Official code for our paper introducing α-Hardness, an execution-driven query-level hardness metric for filtered approximate nearest neighbor (FANN) search, and HCBGen, a hardness-controlled benchmark generator.
TL;DR — A "hybrid workload" is not uniquely determined by its vector dataset: label-synthesis choices alone can flip the ranking of methods. We define a principled, execution-grounded hardness metric that aligns with real search performance, and use it to generate controllable, realistic, and privacy-preserving FANN benchmarks.
📄 Paper · 🌐 Project Page · 📊 VLDB 2026
- α-Hardness — models FANN execution as a conditional chain (fetch → scan) and quantifies difficulty via the over-fetch factor α(q;K). It is index-free, strategy-conditioned, and aligns monotonically with empirical recall–QPS (Spearman ρ ≤ −0.7).
- HCBGen — uses α-Hardness as an explicit control signal to:
- Stress test with coarse bias modes (High / Low / Random)
- Approximate real workloads by matching a target hardness distribution (Match-PDF)
- Share workloads privately via hardness specifications instead of raw query logs
.
├── hardness/ # α-Hardness estimation (standalone)
│ ├── calculate_baseline_hardness.py # selectivity / correlation proxies
│ ├── calculate_hardness_v5_0.py
│ └── calculate_hardness_v5_1.py # latest α-Hardness estimator
│
├── HCBGen_v2/ # Hardness-Controlled Benchmark Generator
│ ├── hardness_aware_generator.py # main generation entry point
│ ├── hardness_estimator/ # strategy-conditioned hardness scoring
│ ├── label_generator/ # base / query label synthesis
│ ├── Index_analyzer/ # per-strategy probing & Pareto comparison
│ │ # (ACORN, NHQ, UNG, RWalks, MILVUS, Post/Pre Filter)
│ ├── Benchmark_anal_tool.py
│ └── utils/ # groundtruth computation, fvecs→bin conversion
│
├── methods/ # FANN query processing strategies / indices
│ ├── Post_Filtering/ Pre_Filtering/
│ ├── ACORN/ NHQ/ Unified-Navigating-Graph/ # hybrid-native indices
│
├── experiments/ # scripts to reproduce paper results
│ ├── alignment_experiment/ # hardness ↔ performance alignment (Fig. 3)
│ ├── over_optimism_experiment/ # robustness across workloads (Fig. 6)

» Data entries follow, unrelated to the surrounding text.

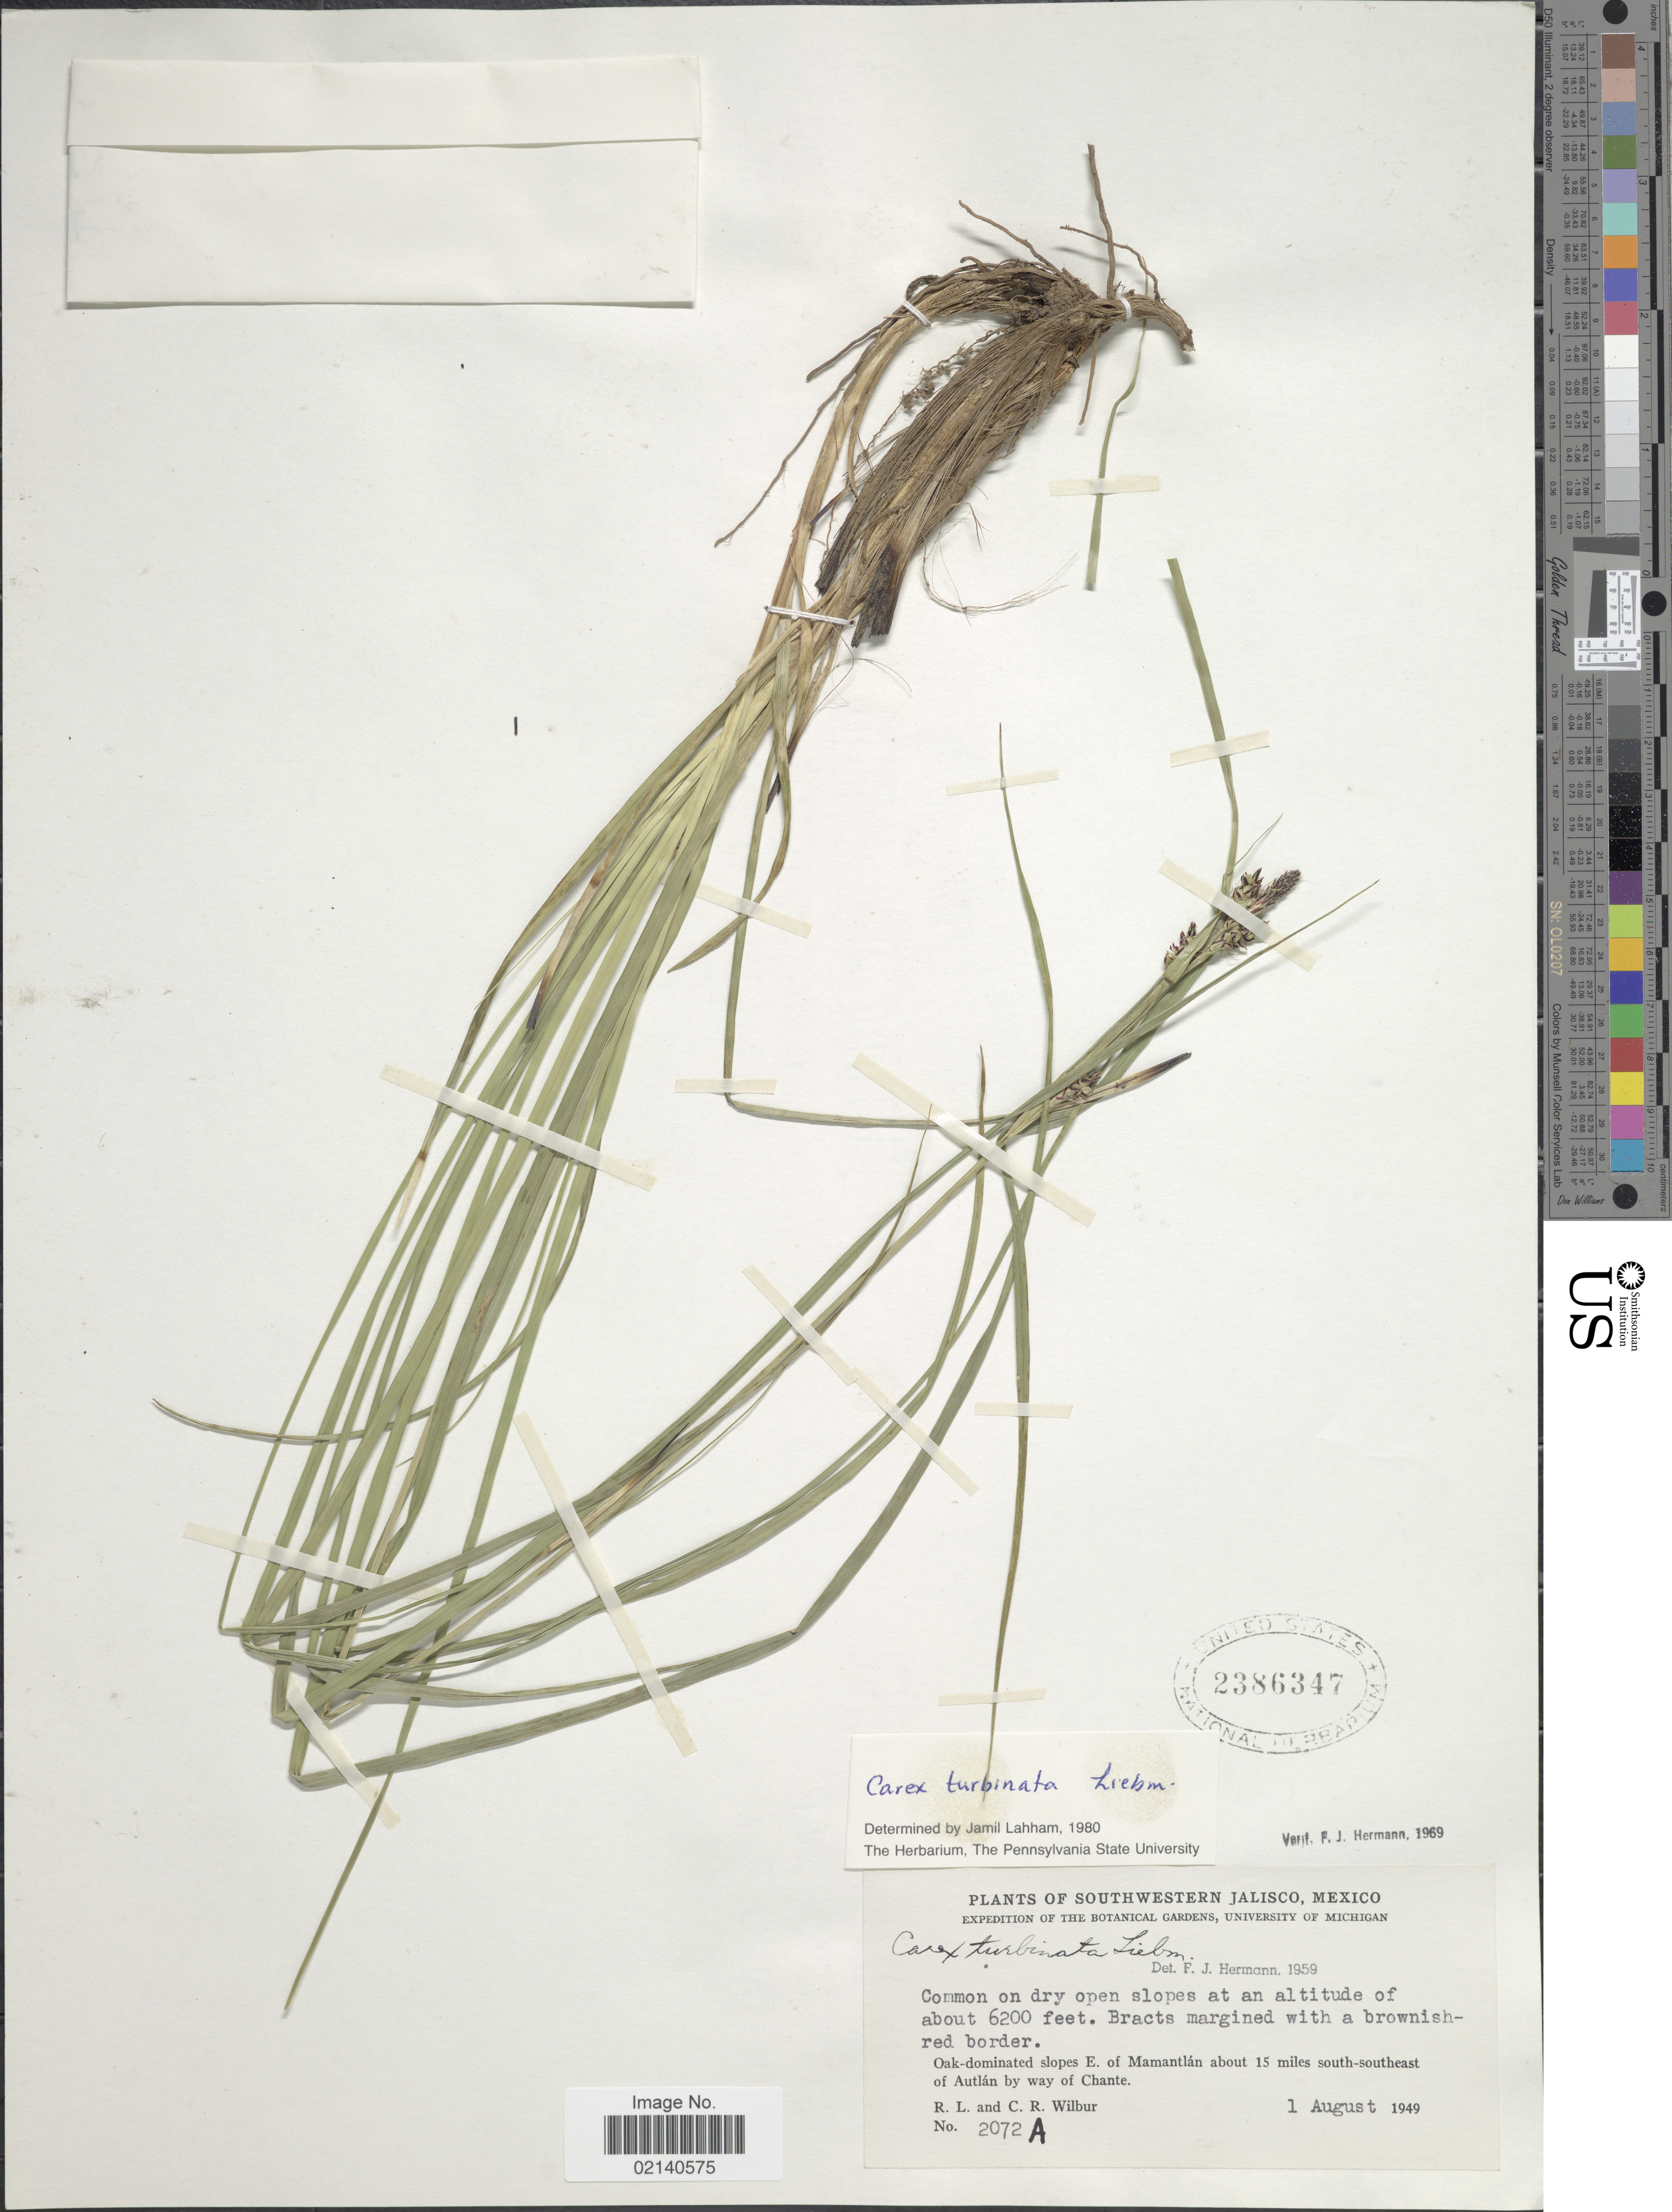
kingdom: Plantae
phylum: Tracheophyta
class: Liliopsida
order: Poales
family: Cyperaceae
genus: Carex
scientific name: Carex turbinata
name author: Liebm.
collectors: R. L. Wilbur & C. Wilbur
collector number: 2072A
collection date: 1949-08-01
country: Mexico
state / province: Jalisco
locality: Southwestern Jalisco. On dry slopes. Oak-dominated slopes of E. of Mamantlan about 15 miles south-southeast of Autlan by way of Chante.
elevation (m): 1890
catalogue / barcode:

│ └── fidelity_experiment/ # Match-PDF proxy fidelity (Fig. 8)
│
└── utils/ # benchmark / filter / payload generation helpers
├── generate_benchmark.py
├── make_filter_json.py
└── make_payload.py
git clone https://github.com/AIDAS-Lab/FANN_Benchmark.git
cd FANN_BenchmarkDependencies vary per component. The hardness estimation and generator use a standard Python
scientific stack (numpy, scikit-learn, faiss); each index under methods/ builds from its own
source (see the corresponding subfolder for build instructions).
| Goal | Where |
|---|---|
| Estimate α-Hardness of a workload | hardness/calculate_hardness_v5_1.py |
| Generate a hardness-controlled benchmark | HCBGen_v2/hardness_aware_generator.py |
| Probe a strategy's pruning family | HCBGen_v2/Index_analyzer/ |
| Build / run a FANN index | methods/<strategy>/ |
| Reproduce a paper figure | experiments/<name>_experiment/ |
Each script exposes its own arguments at the top of the file; run with
python <script>.py --help(or inspect the__main__block) for the exact options.
| Type | Datasets |
|---|---|
| Vector base | SIFT1M, GIST1M, GloVe1M |
| Semi-real | arxiv, LAION1M, TripClick, YFCC |
FAISS-based Post Filtering and Pre Filtering, plus four hybrid-native indices: NHQ, ACORN, UNG, and RWalks.
@article{lim2026fann,
author = {Lim, Mintaek and Kim, Dogeun and Kim, Minwoo and Do, Jaeyoung},
title = {Revisiting Filtered ANN Benchmarks: A Hardness-Controlled Benchmark
Generator for Realistic Evaluation},
journal = {Proceedings of the VLDB Endowment (PVLDB)},
volume = {14},
number = {1},
year = {2026}
}Released under the CC BY-NC-ND 4.0 license.